Mardi le 29 mars, 2005 |
La rencontre entre Carole Bourassa, une montréalaise infirmière en soins palliatifs, et Isabelle Landry, une baie-comoise travailleuse sociale, toutes deux fanas de bouffe italienne, ça donne le Diabolissimo, «là où les marmites du diable cèdent la place à la cuisine des anges».
En octobre 2004, le Diabolissimo soufflait sa dixième chandelle. Carole Bourassa et Isabelle Landry évoquent l’engourdissement qui frappait l’artère au début des années 90. C’est un concours lancé par la SIDAC locale qui les a allumées pour monter et présenter un plan d’affaires qu’elles ont mis en application en 1994, après avoir atteint les finales de la compétition.
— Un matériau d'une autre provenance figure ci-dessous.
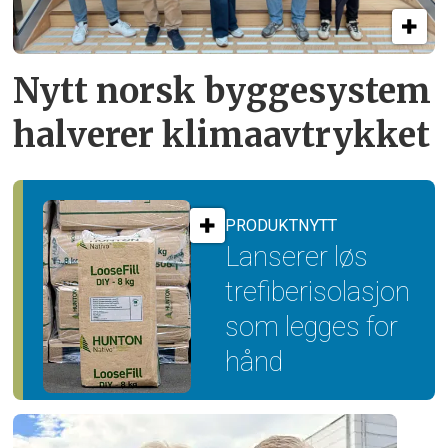
Nytt norsk byggesystem
halverer klimaavtrykket
PRODUKTNYTT
Lanserer løs
trefiber­isolasjon
som legges for
hånd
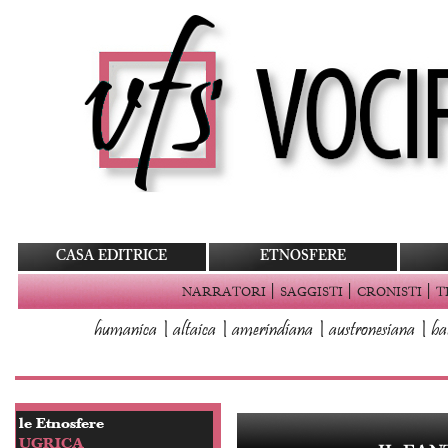
CASA EDITRICE
ETNOSFERE
|
|
|
NARRATORI
SAGGISTI
CRONISTI
T
humanica
|
altaica
|
amerindiana
|
austronesiana
|
ba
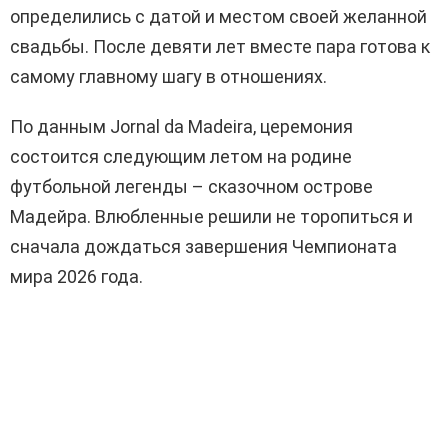
определились с датой и местом своей желанной
свадьбы. После девяти лет вместе пара готова к
самому главному шагу в отношениях.
По данным Jornal da Madeira, церемония
состоится следующим летом на родине
футбольной легенды – сказочном острове
Мадейра. Влюбленные решили не торопиться и
сначала дождаться завершения Чемпионата
мира 2026 года.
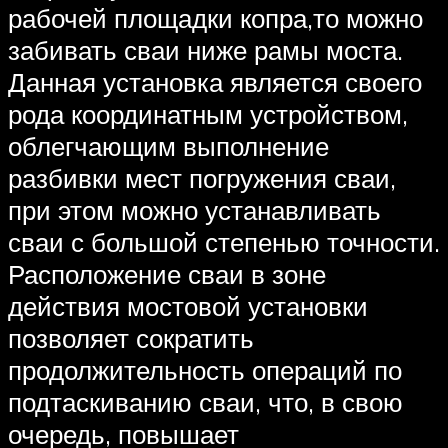
рабочей площадки копра,то можно
забивать сваи ниже рамы моста.
Данная установка является своего
рода координатным устройством,
облегчающим выполнение
разбивки мест погружения сваи,
при этом можно устанавливать
сваи с большой степенью точности.
Расположение сваи в зоне
действия мостовой установки
позволяет сократить
продолжительность операций по
подтаскиванию сваи, что, в свою
очередь, повышает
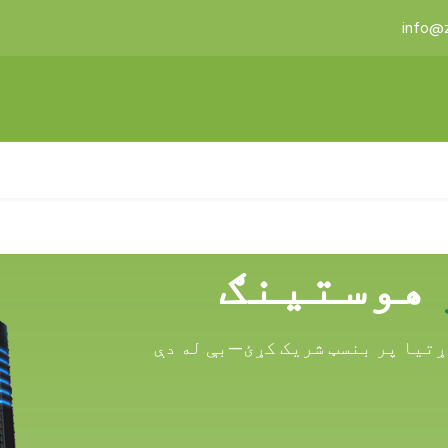
info@
ښنالیک او تولیدي وسیلې
خدمتونه
لایسنسونه
هوستینګ
ړتیا پر بنسټ شریک کړئ—بې له دې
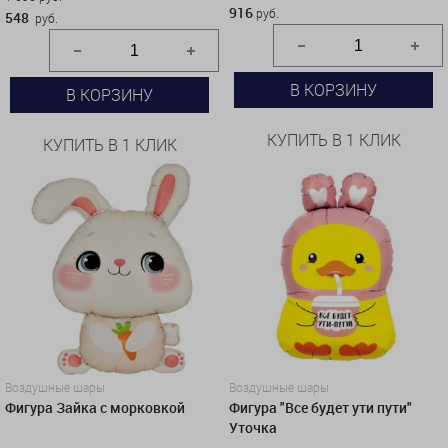
916
руб.
548
руб.
В КОРЗИНУ
В КОРЗИНУ
КУПИТЬ В 1 КЛИК
КУПИТЬ В 1 КЛИК
Воздушные шары
Воздушные шары
Фигура Зайка с морковкой
Фигура "Все будет ути пути"
Уточка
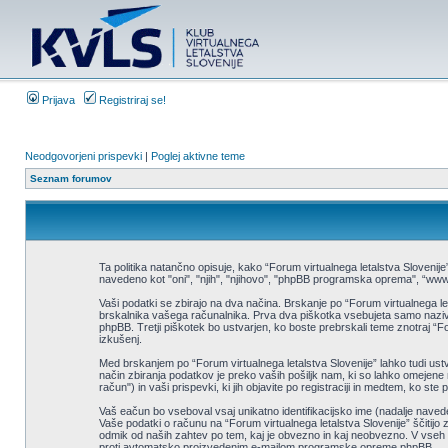
Prijava
Registriraj se!
Neodgovorjeni prispevki
|
Poglej aktivne teme
Seznam forumov
Ta politika natančno opisuje, kako “Forum virtualnega letalstva Slovenije”
navedeno kot "oni", "njih", "njihovo", "phpBB programska oprema", “ww
Vaši podatki se zbirajo na dva načina. Brskanje po “Forum virtualnega l
brskalnika vašega računalnika. Prva dva piškotka vsebujeta samo naziv 
phpBB. Tretji piškotek bo ustvarjen, ko boste prebrskali teme znotraj “Fo
izkušenj.
Med brskanjem po “Forum virtualnega letalstva Slovenije” lahko tudi ustv
način zbiranja podatkov je preko vaših pošiljk nam, ki so lahko omejene 
račun") in vaši prispevki, ki jih objavite po registraciji in medtem, ko ste 
Vaš eačun bo vseboval vsaj unikatno identifikacijsko ime (nadalje naved
Vaše podatki o računu na “Forum virtualnega letalstva Slovenije” ščitijo z
odmik od naših zahtev po tem, kaj je obvezno in kaj neobvezno. V vseh pr
proti avtomatsko proizvedenim e-mailom programske opreme phpBB.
Sourire dans les yeux derrière ses bésicles cernées or, Carole Bourassa exprime sa fierté d’avoir survécu à ces années difficiles. Elle se souvient très bien de l’analyse serrée des 400 questionnaires complétés par les résidants du voisinage pour exprimer leurs véritables désirs alimentaires.
Ressentant les premières manifestations du cocooning, les deux associées ont dès lors déterminé l’orientation principale de Diabolissimo : traiteur-maison d’assiettes italiennes. Maison, parce que Diabolissimo ne se déplace pas. On vient y chercher des plats cuisinés par l’équipe d’Isabelle Landry, ou encore des repas complets (quatre ou cinq services) qu’il suffit de réchauffer une fois revenus dans votre cocon.
À l’origine, Carole et Isabelle ont embauché de jeunes chefs diplômés de l’Institut de Tourisme et d’Hotellerie (ITHQ) pour diriger les fourneaux du Diabolissimo. La fibre artistique d’Isabelle Landry s’est développée au fil des années pour finalement lui permettre d’assumer pleinement la direction et l’orientation de cette cuisine qu’on dit... des anges.
Lors de ma visite, pour les menus de la Saint-Valentin, l’artiste culinaire avait concocté des canellonis au canard confit, un osso-buco au safran, un roulé de lasagne au lapin dans une sauce au vin rouge, agneau confit sur pomme de terre. De quoi déboussoler tout épicurien qui s’y aventure...
Outres ses diverses sauces, pâtes et pestos en produits-maison, Diabolissimo offre également des gourmandises italiennes sélectionnées chez d’autres fournisseurs : olives farcies, charcuteries, fromages, huiles et vinaigres fins.
Quelques desserts aussi (tartuffo et tiramitsu), sans oublier le chouchou de la place : le café illy et ses variantes, comprenant une collection de tasses dont certaines furent dessinées par des célébrités (Coppola, Fellini …).
Carole Bourassa est toujours assistante-infirmière-chef (de nuit, insiste-t-elle) dans un hôpital du nord de la ville. Son horaire réduit lui permet d’assurer l’administration générale et les communications de Diabolissimo, pendant qu’Isabelle Landry dirige son équipe (7 employées) qui apprête hebdomadairement 150 kilos de pâtes, 50 kilos de tortellinis, 200 litres de sauces et 30 kilos de pestos.
Deux copines, une passion italienne et le sens des affaires : l’histoire de Diabolissimo.
En rafales...
En musique, faites-lui entendre Joni Mitchell et vous la comblerez.
Au cinéma, elle aimait bien Pedro Almodovar, mais il a changé.
Les personnes qui changent de discours après avoir chuchoté: elle déteste!
Un repas grandiose et surprenant: c’est le bonheur!
Elle prétend avoir été redoutable au badminton.